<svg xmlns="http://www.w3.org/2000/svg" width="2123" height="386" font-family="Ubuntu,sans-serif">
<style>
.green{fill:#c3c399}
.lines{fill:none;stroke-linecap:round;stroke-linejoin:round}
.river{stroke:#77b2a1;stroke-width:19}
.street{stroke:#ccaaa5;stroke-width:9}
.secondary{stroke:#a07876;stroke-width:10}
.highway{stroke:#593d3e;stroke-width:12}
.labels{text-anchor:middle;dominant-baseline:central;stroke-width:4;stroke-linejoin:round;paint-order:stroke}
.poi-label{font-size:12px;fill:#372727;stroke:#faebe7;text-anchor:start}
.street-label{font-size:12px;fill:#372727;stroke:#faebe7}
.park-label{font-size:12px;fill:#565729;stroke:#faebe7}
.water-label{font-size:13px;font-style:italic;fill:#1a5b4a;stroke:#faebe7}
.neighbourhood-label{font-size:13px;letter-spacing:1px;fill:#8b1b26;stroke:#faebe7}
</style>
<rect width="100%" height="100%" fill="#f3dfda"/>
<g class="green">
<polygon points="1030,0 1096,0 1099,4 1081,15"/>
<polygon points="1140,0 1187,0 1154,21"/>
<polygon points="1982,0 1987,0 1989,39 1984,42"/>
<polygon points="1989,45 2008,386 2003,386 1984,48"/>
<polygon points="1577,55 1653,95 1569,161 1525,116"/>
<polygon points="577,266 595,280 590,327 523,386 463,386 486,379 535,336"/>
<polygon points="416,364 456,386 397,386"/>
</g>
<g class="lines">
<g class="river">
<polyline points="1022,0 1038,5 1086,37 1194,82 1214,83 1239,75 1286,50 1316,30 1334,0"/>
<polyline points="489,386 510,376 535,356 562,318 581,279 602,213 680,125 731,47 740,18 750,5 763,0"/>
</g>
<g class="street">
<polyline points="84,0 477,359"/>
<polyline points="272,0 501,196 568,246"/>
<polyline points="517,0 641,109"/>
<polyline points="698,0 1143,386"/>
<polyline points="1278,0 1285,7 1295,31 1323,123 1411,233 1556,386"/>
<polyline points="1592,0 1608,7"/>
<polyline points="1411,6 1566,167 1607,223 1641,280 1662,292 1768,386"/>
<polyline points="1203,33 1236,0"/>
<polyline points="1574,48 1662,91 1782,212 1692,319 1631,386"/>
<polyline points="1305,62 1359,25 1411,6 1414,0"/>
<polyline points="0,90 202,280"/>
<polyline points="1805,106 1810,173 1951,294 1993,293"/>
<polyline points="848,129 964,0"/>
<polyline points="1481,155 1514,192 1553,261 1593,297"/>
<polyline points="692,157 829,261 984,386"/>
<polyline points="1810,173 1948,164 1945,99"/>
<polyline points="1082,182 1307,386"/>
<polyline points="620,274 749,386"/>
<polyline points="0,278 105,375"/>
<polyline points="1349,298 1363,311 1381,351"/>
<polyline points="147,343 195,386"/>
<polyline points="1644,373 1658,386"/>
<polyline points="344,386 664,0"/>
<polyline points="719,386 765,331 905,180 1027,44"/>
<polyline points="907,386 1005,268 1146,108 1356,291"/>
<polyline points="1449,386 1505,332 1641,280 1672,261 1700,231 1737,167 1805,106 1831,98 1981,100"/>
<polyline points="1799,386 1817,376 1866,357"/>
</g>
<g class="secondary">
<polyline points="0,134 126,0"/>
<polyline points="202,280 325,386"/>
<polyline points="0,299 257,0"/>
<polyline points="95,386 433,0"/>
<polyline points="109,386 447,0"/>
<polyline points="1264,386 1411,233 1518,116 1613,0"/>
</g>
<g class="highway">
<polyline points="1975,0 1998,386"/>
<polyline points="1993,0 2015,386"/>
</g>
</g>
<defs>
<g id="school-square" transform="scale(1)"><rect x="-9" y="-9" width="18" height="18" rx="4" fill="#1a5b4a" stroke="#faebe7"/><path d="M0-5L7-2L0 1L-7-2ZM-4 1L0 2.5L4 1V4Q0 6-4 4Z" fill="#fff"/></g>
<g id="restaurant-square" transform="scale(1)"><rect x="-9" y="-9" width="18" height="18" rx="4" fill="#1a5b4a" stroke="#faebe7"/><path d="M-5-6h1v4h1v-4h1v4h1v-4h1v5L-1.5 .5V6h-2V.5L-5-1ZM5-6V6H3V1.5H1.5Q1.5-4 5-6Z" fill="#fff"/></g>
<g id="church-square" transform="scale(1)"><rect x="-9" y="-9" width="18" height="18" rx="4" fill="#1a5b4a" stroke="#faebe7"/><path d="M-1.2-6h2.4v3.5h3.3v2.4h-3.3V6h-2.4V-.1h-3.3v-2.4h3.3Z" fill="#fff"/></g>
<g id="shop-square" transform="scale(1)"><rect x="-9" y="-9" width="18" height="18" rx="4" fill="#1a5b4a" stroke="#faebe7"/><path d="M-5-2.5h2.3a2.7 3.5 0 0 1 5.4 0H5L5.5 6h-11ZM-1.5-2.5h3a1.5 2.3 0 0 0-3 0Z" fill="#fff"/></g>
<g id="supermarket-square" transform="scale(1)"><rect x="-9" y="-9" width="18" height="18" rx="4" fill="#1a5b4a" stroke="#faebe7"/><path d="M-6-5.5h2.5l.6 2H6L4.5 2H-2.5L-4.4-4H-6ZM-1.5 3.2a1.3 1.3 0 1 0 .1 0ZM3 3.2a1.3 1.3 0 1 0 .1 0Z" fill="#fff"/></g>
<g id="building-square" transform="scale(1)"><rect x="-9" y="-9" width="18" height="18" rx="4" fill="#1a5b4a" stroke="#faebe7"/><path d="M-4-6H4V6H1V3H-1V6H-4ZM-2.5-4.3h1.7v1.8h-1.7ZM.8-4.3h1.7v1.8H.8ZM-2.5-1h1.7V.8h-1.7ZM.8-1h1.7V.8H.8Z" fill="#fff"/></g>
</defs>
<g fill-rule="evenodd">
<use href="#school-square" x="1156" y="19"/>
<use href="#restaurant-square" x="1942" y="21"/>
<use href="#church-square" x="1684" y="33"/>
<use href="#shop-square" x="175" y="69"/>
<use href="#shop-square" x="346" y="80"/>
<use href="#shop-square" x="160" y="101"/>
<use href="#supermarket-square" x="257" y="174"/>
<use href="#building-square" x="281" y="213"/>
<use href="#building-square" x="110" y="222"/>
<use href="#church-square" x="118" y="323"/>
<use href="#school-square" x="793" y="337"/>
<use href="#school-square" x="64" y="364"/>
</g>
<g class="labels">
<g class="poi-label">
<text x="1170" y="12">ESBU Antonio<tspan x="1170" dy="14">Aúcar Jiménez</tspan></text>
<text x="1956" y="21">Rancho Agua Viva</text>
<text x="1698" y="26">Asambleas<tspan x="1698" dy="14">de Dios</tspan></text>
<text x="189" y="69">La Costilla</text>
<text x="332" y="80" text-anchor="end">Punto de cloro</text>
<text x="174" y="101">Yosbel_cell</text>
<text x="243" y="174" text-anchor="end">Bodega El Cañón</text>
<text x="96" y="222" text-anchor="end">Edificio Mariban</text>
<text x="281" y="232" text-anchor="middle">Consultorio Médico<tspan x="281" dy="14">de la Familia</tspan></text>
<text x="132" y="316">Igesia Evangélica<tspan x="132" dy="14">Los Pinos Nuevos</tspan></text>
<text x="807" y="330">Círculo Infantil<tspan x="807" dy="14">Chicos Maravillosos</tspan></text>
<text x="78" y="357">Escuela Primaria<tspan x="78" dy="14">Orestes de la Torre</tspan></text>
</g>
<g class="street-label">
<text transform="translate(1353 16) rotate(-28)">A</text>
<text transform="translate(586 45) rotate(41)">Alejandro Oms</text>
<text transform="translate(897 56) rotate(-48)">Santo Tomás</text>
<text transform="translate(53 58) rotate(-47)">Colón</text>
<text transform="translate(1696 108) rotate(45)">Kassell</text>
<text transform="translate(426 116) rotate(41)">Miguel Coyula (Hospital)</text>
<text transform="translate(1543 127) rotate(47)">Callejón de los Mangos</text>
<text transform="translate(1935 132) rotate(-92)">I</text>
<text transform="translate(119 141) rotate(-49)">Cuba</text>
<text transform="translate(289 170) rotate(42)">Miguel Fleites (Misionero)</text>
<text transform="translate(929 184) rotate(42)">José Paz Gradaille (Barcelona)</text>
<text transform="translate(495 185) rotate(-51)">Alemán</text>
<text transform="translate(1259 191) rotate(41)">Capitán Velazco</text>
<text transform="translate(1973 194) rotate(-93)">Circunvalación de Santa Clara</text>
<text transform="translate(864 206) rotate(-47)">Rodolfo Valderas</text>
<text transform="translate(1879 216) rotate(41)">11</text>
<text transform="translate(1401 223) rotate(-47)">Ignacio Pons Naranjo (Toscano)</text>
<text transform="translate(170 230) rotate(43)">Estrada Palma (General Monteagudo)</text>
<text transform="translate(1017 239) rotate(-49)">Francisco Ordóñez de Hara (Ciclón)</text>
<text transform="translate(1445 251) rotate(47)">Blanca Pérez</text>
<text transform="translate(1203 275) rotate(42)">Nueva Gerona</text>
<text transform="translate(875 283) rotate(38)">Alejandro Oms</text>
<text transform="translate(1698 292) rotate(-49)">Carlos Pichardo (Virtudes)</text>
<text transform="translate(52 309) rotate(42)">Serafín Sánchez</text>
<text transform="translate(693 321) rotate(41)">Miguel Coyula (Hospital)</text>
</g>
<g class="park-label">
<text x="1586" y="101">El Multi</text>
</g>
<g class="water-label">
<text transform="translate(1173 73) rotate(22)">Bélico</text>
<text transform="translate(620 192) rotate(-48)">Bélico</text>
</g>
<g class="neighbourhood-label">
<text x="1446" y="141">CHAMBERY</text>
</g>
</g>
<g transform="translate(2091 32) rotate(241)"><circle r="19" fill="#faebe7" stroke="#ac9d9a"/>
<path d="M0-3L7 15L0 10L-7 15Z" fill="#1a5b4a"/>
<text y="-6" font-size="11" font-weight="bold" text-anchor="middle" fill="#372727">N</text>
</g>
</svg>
# # #
Select and copy every line of the material that holds the string "lines".

# [SOLVED PROBLEM]
.lines{fill:none;stroke-linecap:round;stroke-linejoin:round}
<g class="lines">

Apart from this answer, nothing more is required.